Hi all, found this ax washed up with some drift wood last spring, I put a new handle on it and polished it up a bit and found some markings. Made in Germany, Ox head. There another mark that I can't read, anybody familer with this?


----------



## Hinerman (Mar 4, 2014)

Nice find. Outstanding quality from this company:

http://www.ochsenkopf.com/en/index.html


----------



## Northerner (Mar 4, 2014)

Thanks for the link, I had no idea they were still around. Looks like I have a good quality felling/limbing axe now. Anybody in North America sell this brand?


----------



## Hinerman (Mar 4, 2014)

Yes, our sponsor Baileys, as well as Highland Woodworking and Traditional Woodworker. I have the splitting maul.
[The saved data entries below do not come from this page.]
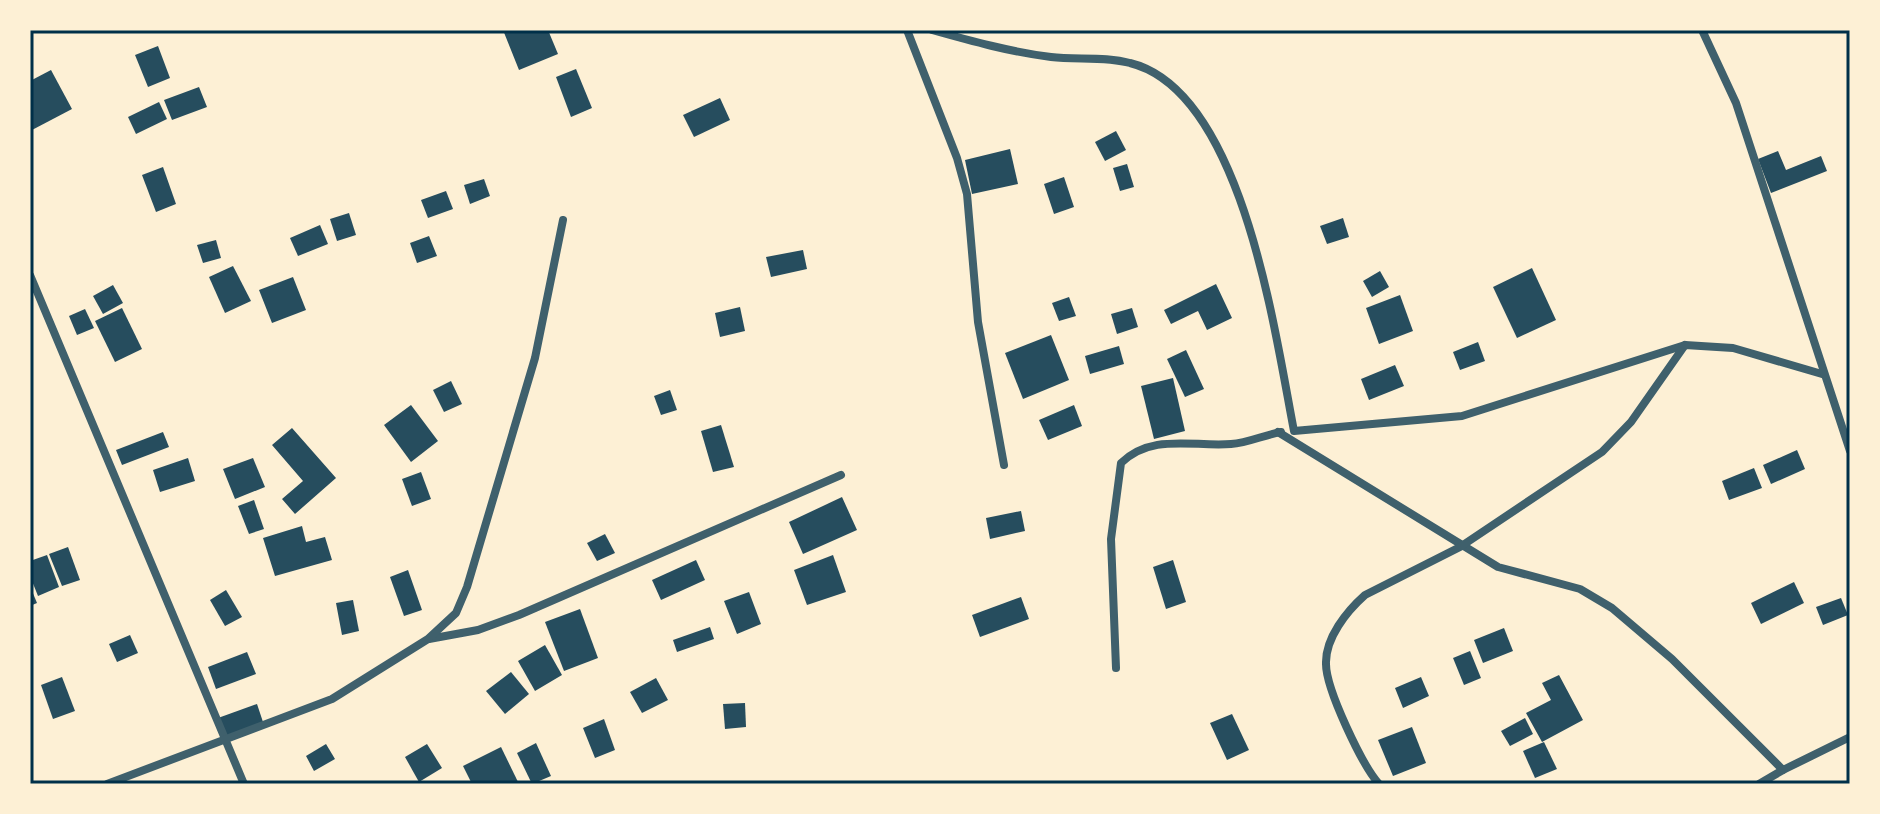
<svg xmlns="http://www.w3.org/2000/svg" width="1880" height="814" font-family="Quicksand,sans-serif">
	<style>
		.building { fill: #264d5e }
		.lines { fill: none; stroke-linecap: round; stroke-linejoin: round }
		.minor { stroke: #3f606c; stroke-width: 8 }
		.neatline { fill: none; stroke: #003049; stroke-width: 3 }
	</style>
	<rect width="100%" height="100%" fill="#fdf0d5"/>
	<g class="building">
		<path d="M503,30H548L558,54L519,70Z"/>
		<path d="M158,46L170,78L148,87L135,55Z"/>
		<path d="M576,69L592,108L571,117L556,77Z"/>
		<path d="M51,70L72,109L32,130L30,81Z"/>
		<path d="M199,87L207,107L172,120L164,100Z"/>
		<path d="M720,98L730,120L694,137L683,115Z"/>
		<path d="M159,102L167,119L136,134L128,117Z"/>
		<path d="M1116,131L1126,150L1105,161L1095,142Z"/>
		<path d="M1010,149L1018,184L972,194L965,160Z"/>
		<path d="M1778,151L1786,170L1821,156L1827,171L1771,193L1758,159Z"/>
		<path d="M1127,164L1134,187L1120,191L1113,168Z"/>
		<path d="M163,167L176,204L156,212L142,175Z"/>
		<path d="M1064,177L1074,207L1054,214L1044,184Z"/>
		<path d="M484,179L490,196L470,204L464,185Z"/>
		<path d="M446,191L453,209L428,218L421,200Z"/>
		<path d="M349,213L356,235L337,241L330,219Z"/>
		<path d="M1343,218L1349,237L1327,244L1320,226Z"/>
		<path d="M320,225L328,244L298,256L290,238Z"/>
		<path d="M429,236L437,256L417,263L410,243Z"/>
		<path d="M216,240L221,258L203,263L197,245Z"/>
		<path d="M803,250L807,269L771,277L766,257Z"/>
		<path d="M233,266L251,301L225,313L209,277Z"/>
		<path d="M1532,268L1556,320L1517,338L1493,287Z"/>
		<path d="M1380,271L1389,287L1372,297L1363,281Z"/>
		<path d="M293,277L306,310L272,323L259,290Z"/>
		<path d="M1216,284L1232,318L1207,330L1198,311L1171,324L1164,310Z"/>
		<path d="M113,285L123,303L103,314L93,296Z"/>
		<path d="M1400,295L1413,331L1379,344L1366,308Z"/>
		<path d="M1069,297L1076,316L1059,321L1052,303Z"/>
		<path d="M740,307L745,331L720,337L715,313Z"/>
		<path d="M122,308L142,349L115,362L95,321Z"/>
		<path d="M1132,308L1138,327L1117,334L1111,314Z"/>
		<path d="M85,309L94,328L77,335L69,316Z"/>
		<path d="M1051,335L1069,380L1023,399L1005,353Z"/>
		<path d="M1478,342L1485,361L1460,370L1453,352Z"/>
		<path d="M1119,346L1124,364L1090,374L1085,356Z"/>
		<path d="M1186,350L1204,389L1185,397L1167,359Z"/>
		<path d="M1395,365L1404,386L1369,400L1361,379Z"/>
		<path d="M1173,378L1185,431L1154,439L1141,386Z"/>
		<path d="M451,381L462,404L444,412L433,390Z"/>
		<path d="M670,390L677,410L661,415L654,396Z"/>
		<path d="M411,405L438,441L411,462L384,425Z"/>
		<path d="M1074,405L1082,426L1048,440L1039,420Z"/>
		<path d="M721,425L734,467L713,472L701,431Z"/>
		<path d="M292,428L336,478L295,514L282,499L303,481L272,445Z"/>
		<path d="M163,432L169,447L122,465L116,450Z"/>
		<path d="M1797,450L1805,469L1771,484L1763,465Z"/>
		<path d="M188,458L195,481L160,492L153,470Z"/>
		<path d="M253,458L265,487L235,499L223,469Z"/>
		<path d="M1754,468L1762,488L1729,500L1722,481Z"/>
		<path d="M421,472L431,499L412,506L402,479Z"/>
		<path d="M842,497L857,530L803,554L789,522Z"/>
		<path d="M254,500L264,529L249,534L238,506Z"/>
		<path d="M1021,511L1025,531L990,539L986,518Z"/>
		<path d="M302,526L306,542L325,537L332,560L275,576L263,538Z"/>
		<path d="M605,534L615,553L597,561L587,543Z"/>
		<path d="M68,547L80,580L62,586L49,554Z"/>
		<path d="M47,555L59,587L38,596L30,576V561Z"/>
		<path d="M833,555L846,592L807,605L794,570Z"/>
		<path d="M696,560L705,580L661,600L652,580Z"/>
		<path d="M1173,560L1186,602L1166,609L1153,567Z"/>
		<path d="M408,570L422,610L404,616L390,577Z"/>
		<path d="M1794,582L1804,603L1761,624L1751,603Z"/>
		<path d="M30,586L37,603L30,606Z"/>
		<path d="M226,590L242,617L225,626L210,600Z"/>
		<path d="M749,592L761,624L737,634L724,601Z"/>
		<path d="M1021,597L1029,619L980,637L972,615Z"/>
		<path d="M1841,598L1848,615L1823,625L1816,607Z"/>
		<path d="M353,600L359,631L342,635L336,603Z"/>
		<path d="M580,609L598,658L564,671L545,622Z"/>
		<path d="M710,627L714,639L677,652L673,640Z"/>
		<path d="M1504,628L1513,651L1483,663L1474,640Z"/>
		<path d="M130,635L138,653L117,662L109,644Z"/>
		<path d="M545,645L562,675L535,691L518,661Z"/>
		<path d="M1470,651L1481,678L1464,685L1453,658Z"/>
		<path d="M247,652L256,674L216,689L208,667Z"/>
		<path d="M511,672L529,694L505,714L486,691Z"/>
		<path d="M1559,675L1583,720L1542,742L1526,713L1551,700L1542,683Z"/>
		<path d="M62,677L75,711L53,719L41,685Z"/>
		<path d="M1421,677L1429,696L1403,708L1395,688Z"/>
		<path d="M656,678L668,700L642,713L630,692Z"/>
		<path d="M745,703L746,727L725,729L723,704Z"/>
		<path d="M257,704L264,725L226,738L218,718Z"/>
		<path d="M1232,714L1249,750L1227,760L1210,723Z"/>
		<path d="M1525,718L1533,734L1510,746L1501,731Z"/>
		<path d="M604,719L615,750L595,758L583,728Z"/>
		<path d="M1412,727L1426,763L1393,776L1378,740Z"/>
		<path d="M1544,742L1557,769L1535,778L1523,751Z"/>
		<path d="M536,743L551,776L532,784L517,753Z"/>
		<path d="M326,744L335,759L314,771L306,756Z"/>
		<path d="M427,744L442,768L419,782L405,757Z"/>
		<path d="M501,747L519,784H472L463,766Z"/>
	</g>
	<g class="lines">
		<g class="minor">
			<path d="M907,30L957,158L967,194L978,322L1004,465"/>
			<path d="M932,30C971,41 1011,52 1051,57C1076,60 1106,56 1130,63C1243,91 1275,334 1294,431L1462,416L1685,345L1733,348L1822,374"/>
			<path d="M1702,30L1736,103L1850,451"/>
			<path d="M30,275L244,784"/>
			<path d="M1278,432L1498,567L1580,589L1612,608L1672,659L1783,770L1850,737"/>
			<path d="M429,639L478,630L519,615L841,475"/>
			<path d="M1116,668L1111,539L1121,463C1152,433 1192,447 1231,444C1248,443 1264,435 1281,432"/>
			<path d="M107,784L332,699L428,639L456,613L467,587L535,358L563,220"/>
			<path d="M1379,784C1362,765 1326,689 1326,664C1325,638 1347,611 1365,595L1460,547L1602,452L1631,422L1685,345"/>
			<path d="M1759,784L1783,770"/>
		</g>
	</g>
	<rect width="1880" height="814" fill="none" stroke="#fdf0d5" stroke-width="64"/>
	<rect x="32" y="32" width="1816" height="750" class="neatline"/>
</svg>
It is built like a German tank. Ochsenkopf makes all the Stihl splitting axes and mauls. Same product, just different paint.


----------



## ky044 (Mar 14, 2014)

Very nice axe like the shape of it


Sent from my iPhone using Tapatalk


----------



## tylerjwitty (Mar 16, 2014)

I would love to have that! My father in law talked about those heads as long as I can remember.

selling?


----------



## dancan (Apr 5, 2014)

Plenty of retailers selling them in Canada , most industrial supply company that deals in forestry , Lee Valley etc .


----------